Преодолеваем многочисленные броды через горную речку. Солнце золотым колесом катится по небу, беззаботно играет в водных струях. Ни один драгоценный камень не сравнится сиянием с их живым, переменчивым блеском. Рюкзак привычно давит на плечи, воздух приятно холодит голые ноги, уставшие за зиму от длинных штанов.
«Если всегда идти по внутренним сторонам поворотов дороги, путь окажется короче!»- говорю я. Мы с Кириллом переглядываемся и смеёмся. Дочь старательно выполняет наши «рекомендации».
От странного озера, примостившегося в скалистом гребне, где по законам физики его не должно быть, режем склон к зимовью. Тропы нет. Выбираю путь по полкам, заросшим кашкарой, и вспоминаю Визборовское: «Дороги трудны, но хуже без дорог». Кустарник царапает голые ноги, но одеваться не хочется. Потерплю, шрамы украшают мужчину.
Сверху видна алюминиевая крыша крошечной зимовьюшки с высокой печной трубой из жести. Нам туда.
Летний день долог. Успеваем многое. Спать укладываемся на новые нары.
Ночью с Байкала срывается буря. Жутко воет ветер. Скрипят и стонут кедры. Подточенный временем лесной великан падает на землю со страшным грохотом и треском. Вздрагивает земля. Я боюсь, что такая «дура» завалится на наш домик и жалею, что не спилил кедр на большом камне за зимовьем. Успокаиваю себя: «Ветер его завалит в другую сторону!»
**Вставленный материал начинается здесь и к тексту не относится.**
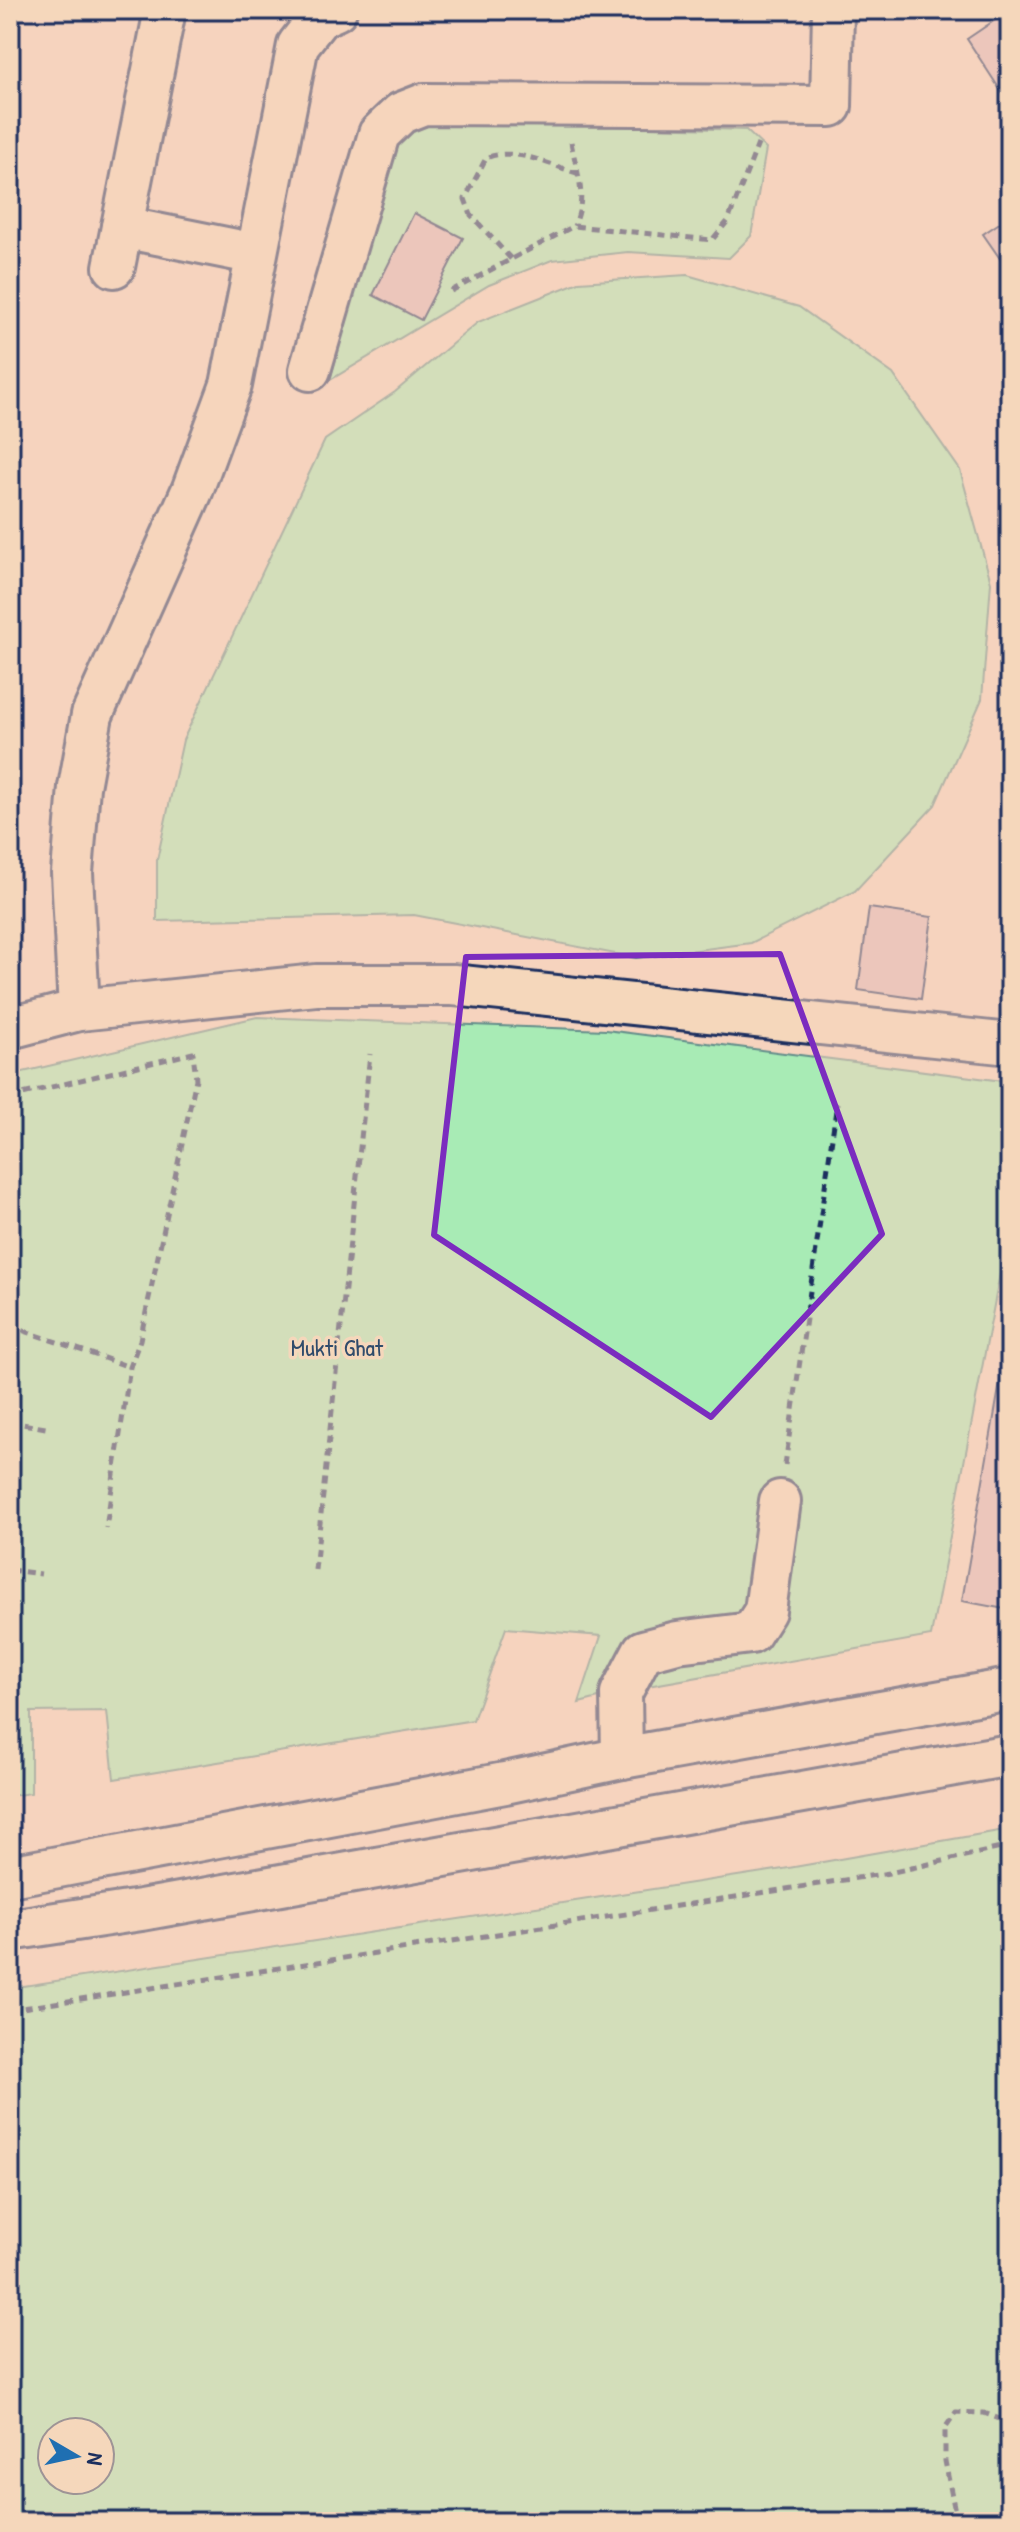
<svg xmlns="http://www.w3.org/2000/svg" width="1020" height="2532" font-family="'Patrick Hand',sans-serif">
<rect width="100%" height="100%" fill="#f6d3be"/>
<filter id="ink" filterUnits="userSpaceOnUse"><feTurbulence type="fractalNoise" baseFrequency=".0125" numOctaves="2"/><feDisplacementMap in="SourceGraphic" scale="16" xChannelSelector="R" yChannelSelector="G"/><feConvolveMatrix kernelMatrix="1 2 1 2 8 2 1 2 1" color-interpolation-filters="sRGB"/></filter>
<g filter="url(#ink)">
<!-- green -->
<g fill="#a8ebb5" stroke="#628d8a" stroke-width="2" fill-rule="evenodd">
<path d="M423,120L746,130L766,149L751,236L729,258L628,252L552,260L489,285L330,380L396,143Z"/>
<path d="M687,275L799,307L893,374L960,470L991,582L982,699L935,805L855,891L751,943L636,958L414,915L157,921V860L183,740L325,440L395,392L478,322L579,282Z"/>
<path d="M257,1017L606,1030L1010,1082V1221L931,1636L642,1687L579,1703L601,1636L506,1628L473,1720L114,1779L107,1711L31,1712V1793L10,1796V1075Z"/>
<path d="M1010,1829V2522H10V1988L783,1869ZM52,2432H100V2480H52Z"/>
</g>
<!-- building -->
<g fill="#dfb7b9" stroke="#1b2f5e" stroke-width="2">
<path d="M915,10H935L922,19Z"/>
<path d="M1010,10V105L967,39Z"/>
<path d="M414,213L463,238L421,320L373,295Z"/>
<path d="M1010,216V273L983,234Z"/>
<path d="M869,908L932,917L921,999L858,990Z"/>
<path d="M1010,1325V1610L962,1601Z"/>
</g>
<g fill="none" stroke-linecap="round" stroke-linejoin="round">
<defs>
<g id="minor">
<path d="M122,227L256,254"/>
<path d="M114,267L165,10"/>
<path d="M310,370L379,134L401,113L424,104L831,106L833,10"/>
<path d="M79,1010L316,985H453L1010,1044"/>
<path d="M10,1028L79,1010L72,873L79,787L92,715L192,491L231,385L298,45L320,17L336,10"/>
<path d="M622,1758L621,1693L643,1651L677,1642L751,1633L765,1611L780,1501"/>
<path d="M10,1876L505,1783L622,1758L1010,1689"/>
<path d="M10,1930L141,1910L1010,1755"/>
</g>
</defs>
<!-- minor casing -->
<use href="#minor" stroke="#1b2f5e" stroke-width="46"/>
<!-- path -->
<g stroke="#1b2f5e" stroke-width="5" stroke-dasharray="8 6" stroke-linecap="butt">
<path d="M571,142C577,174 588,196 574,226"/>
<path d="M511,259L471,215L465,199L486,158C514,146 549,165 577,173"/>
<path d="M451,291L574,226L712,240L728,221L758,144"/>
<path d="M10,1097L193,1053L196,1079L140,1340L130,1367L106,1528"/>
<path d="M10,1326L130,1367"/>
<path d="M10,1422L46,1428"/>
<path d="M785,1465L837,1103"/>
<path d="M10,1570L41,1574"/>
<path d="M315,1570L370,1054"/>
<path d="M10,2010L889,1873L1010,1846"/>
<path d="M957,2522L945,2461V2428L956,2412L984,2413L1010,2423"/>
</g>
<!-- minor -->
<use href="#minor" stroke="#f5d7bb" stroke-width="40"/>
</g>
</g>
<!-- marked area -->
<path d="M0 0H1020V2532H0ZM780,954L882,1234L711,1417L434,1235L466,957Z" fill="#f6d3be" fill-opacity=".55" fill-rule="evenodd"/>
<path fill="none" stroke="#7b2cbf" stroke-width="6" stroke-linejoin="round" d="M780,954L882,1234L711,1417L434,1235L466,957Z"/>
<g text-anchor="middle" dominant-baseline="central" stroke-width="7" stroke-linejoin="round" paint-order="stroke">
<!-- park labels -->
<g font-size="24" fill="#304b6b" stroke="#f5d7bb">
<text x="337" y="1347">Mukti Ghat</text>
</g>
</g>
<!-- margin -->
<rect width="1020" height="2532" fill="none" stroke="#f5d7bb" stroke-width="40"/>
<rect x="20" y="20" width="980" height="2492" fill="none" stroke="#1b2f5e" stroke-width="3" filter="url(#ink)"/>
<!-- north arrow -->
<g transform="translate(76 2456) rotate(99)"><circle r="38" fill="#f5d7bb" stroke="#9e9496" stroke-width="2"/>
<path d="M0-6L14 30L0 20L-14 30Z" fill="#1f6fb2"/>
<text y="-12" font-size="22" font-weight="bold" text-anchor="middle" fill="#1b2f5e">N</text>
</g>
</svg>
Буря принесла дождь. Капли барабанят по тонкому металлу крыши. «Папа, по стенке вода течёт»,- жалуется Анечка. «Откуда на стене вода?»- гадаю я.
За дверью темень. Так темно бывает в пещере. Шумит, волнуется лес. Натужно скрипит старый кедр, жалуется на налетевшую бурю. Идёт дождь. Ветер с Байкала подхватывает тяжёлые крупные капли и поливает наветренную стенку нашего домика, как из пожарного брандспойта. Вот откуда вода!
Делаю защитную стенку из оставшихся от стройки брёвен и большого куска полиэтиленовой плёнки. Без одежды холодно, но единственную куртку жалко мочить. Ничего, не сахарный, не растаю.
К утру буря стихает. Просыпаемся от странного белого света в окне. Везде — на зелёной траве, камнях, деревьях сплошным ковром лежит снег.
Так вот почему в горах и летом нет мух!